LabGenius’ Field agreed, reflecting that it will take a close collaboration between data scientists and biologists, aka the “unicorn of the talent gap”. To this end, Octopus’ Choudry stated that early points in education systems and syllabuses can promote the cross-pollination of engineering and biology, instead of keeping them separate systems. 

Benchling: Half software, half scientists

Wickramasekara believes that the cultural challenges are tougher for those organisations who have been around for a while and have operated one way. However, he said he is cautiously optimistic: the best thing from ChatGPT and being in vogue is that it has gotten “curmudgeonly folks” to consider the possibilities. There is now an awareness, which is, he said, “an incredible motivator.” 
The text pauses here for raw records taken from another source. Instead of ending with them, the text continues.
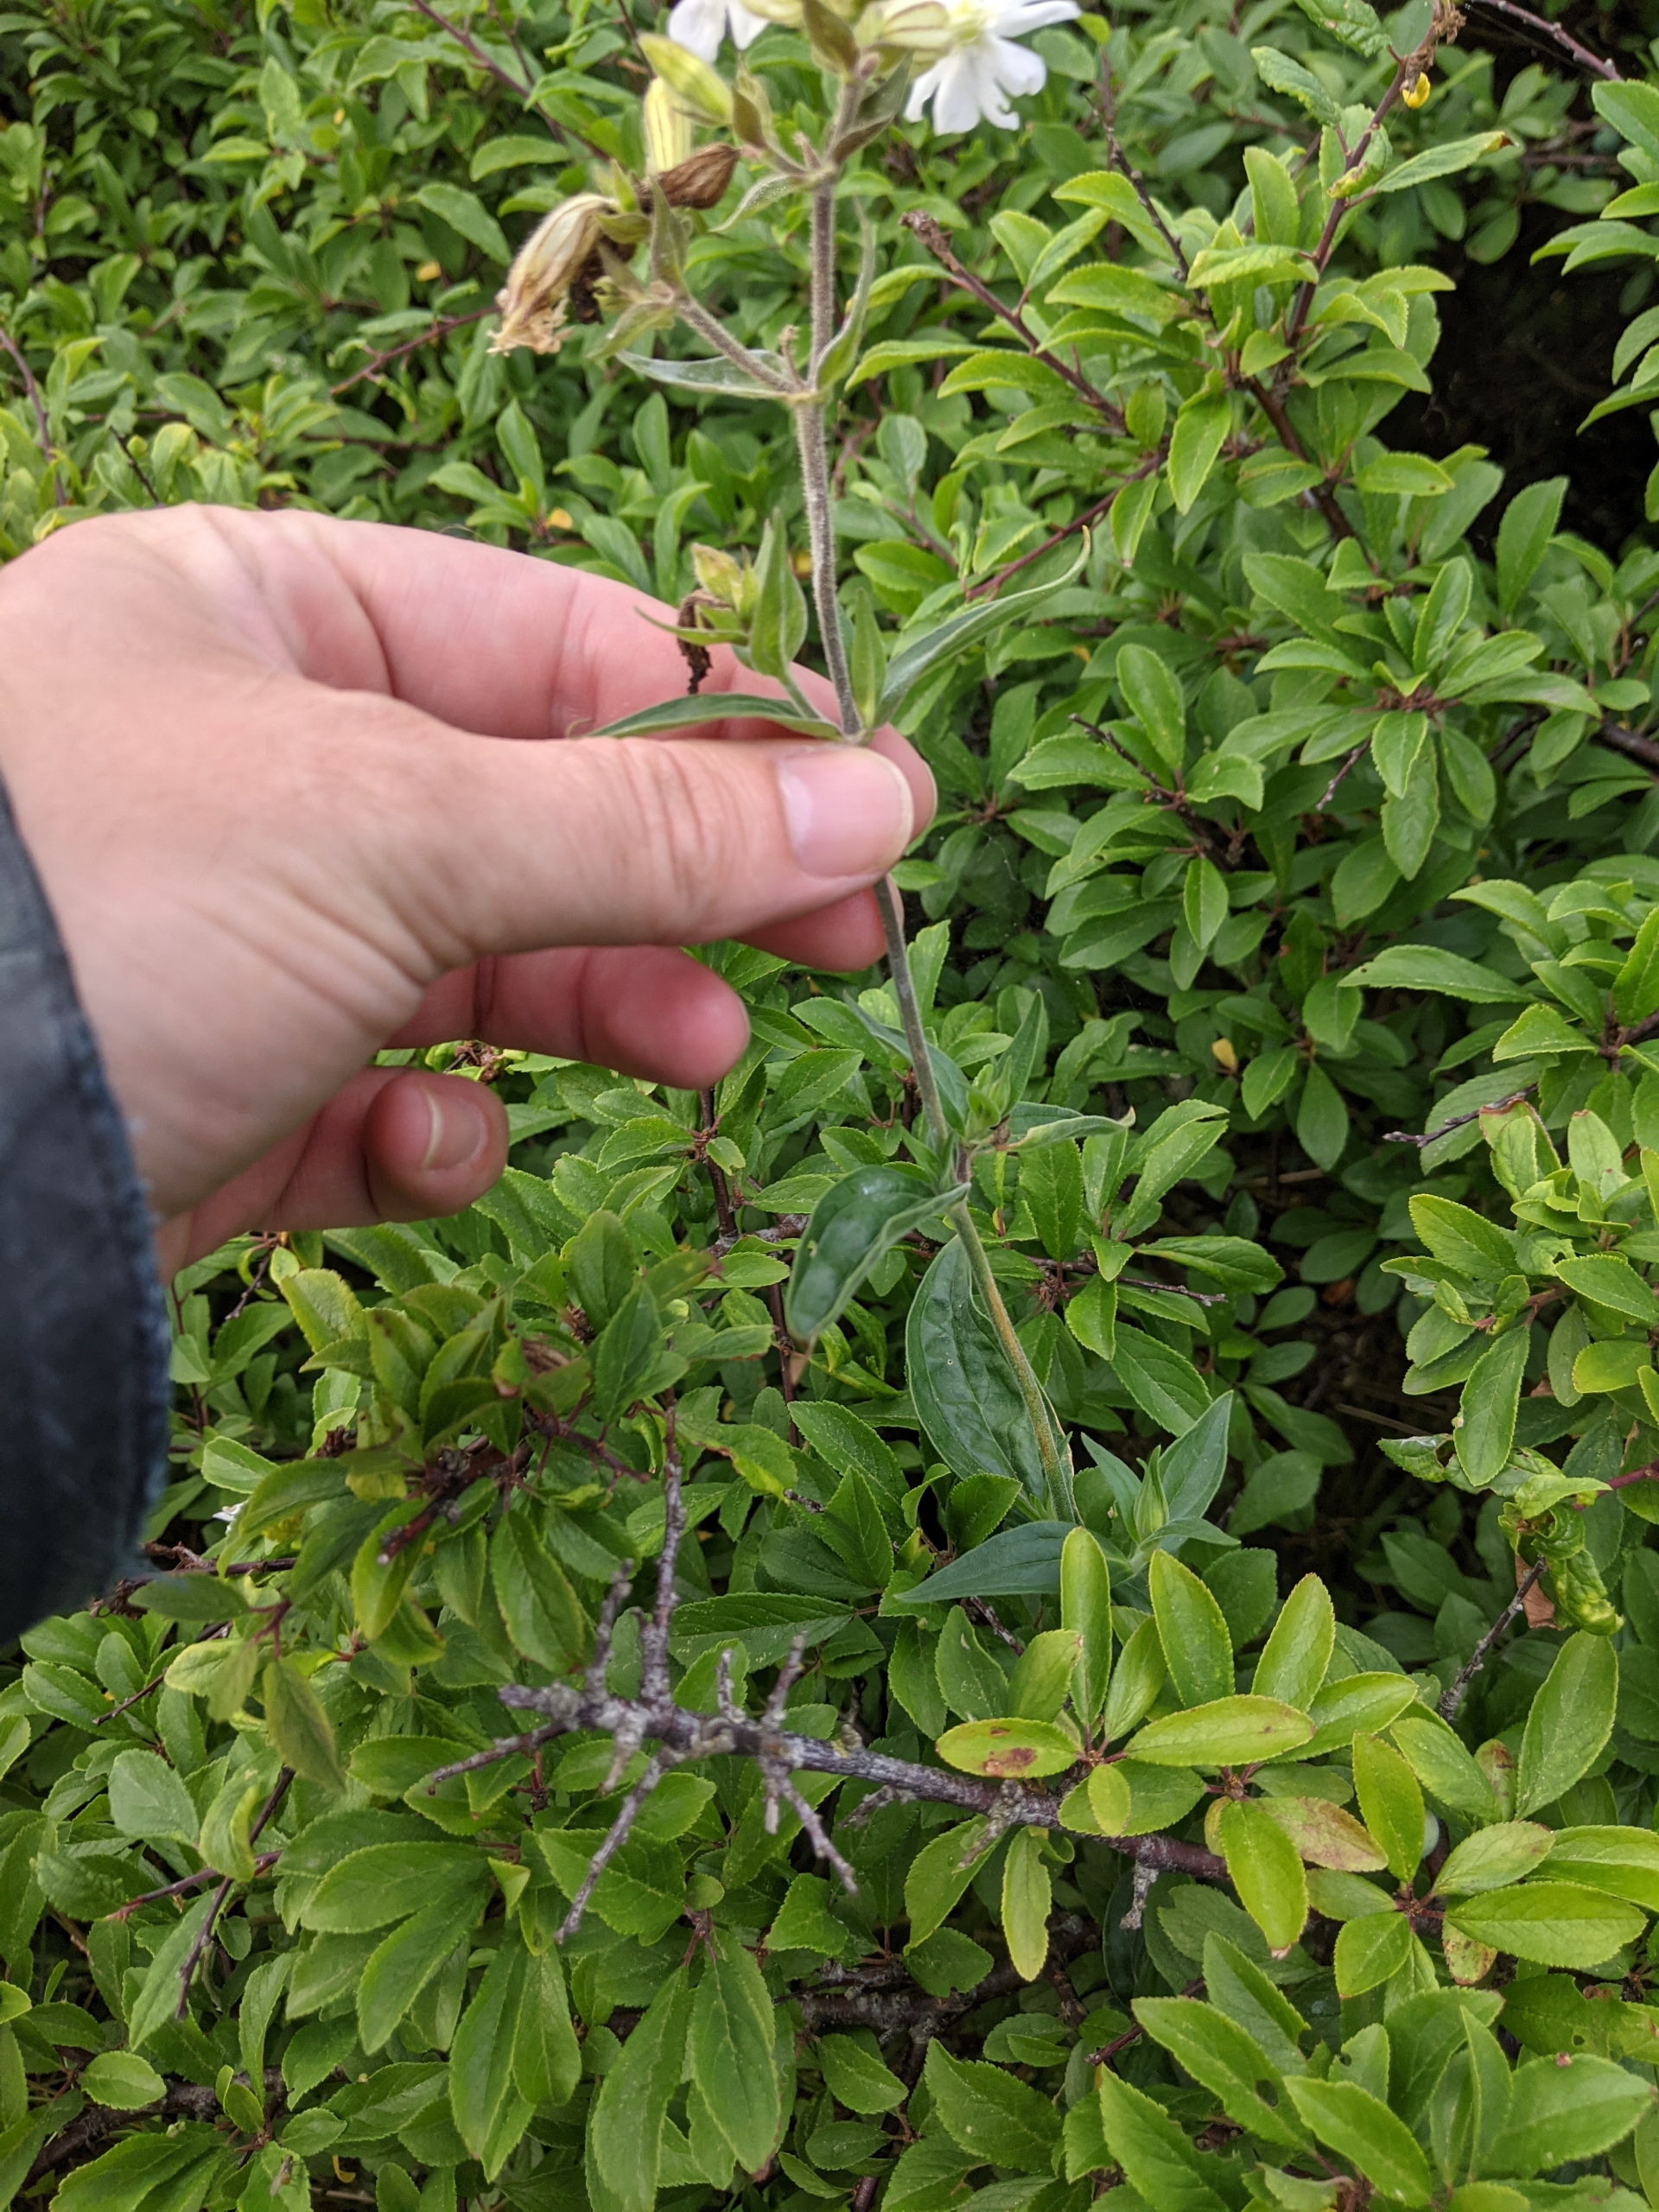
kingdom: Plantae
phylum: Tracheophyta
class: Magnoliopsida
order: Caryophyllales
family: Caryophyllaceae
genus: Silene
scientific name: Silene latifolia
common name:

In consideration of overall impact, it was noted that a survey had looked at the highest areas of impact with tech. Unsurprisingly, AI/ML were lowest in terms of expected impact. For LabGenius, it’s all dependent on the end form of the molecule, though. Field thinks there’s a nuance to the way in which the scientific process is changing, and ML is imbuing it every single step of the way: “There’s not one big problem that needs to be solved. They’re hammers, and every single problem requires a hammer suitable to it. Perhaps ML is the hammer, but it might not be,” he said.

Future excitement

Cambrium’s ‘excitement’, meanwhile, is over the natural energy between proteins and natural language processing (NLP). Proteins, Salvy explained, are a string of letters and all progress through the NLP vertical can be mapped into ML. At the time of the roundtable, Cambrium were working with NVIDIA on a programme language model: “Out of a mathematical equation, you get proteins. Out of nowhere, [they] will materialise. It is absolutely Sci-Fi, but it’s actually working,” he said.

On the subject of hype when it comes to these technologies, Field cautioned that “there is clearly a bubble in generative AI,” but that the onus is on them to “temper this with reality.”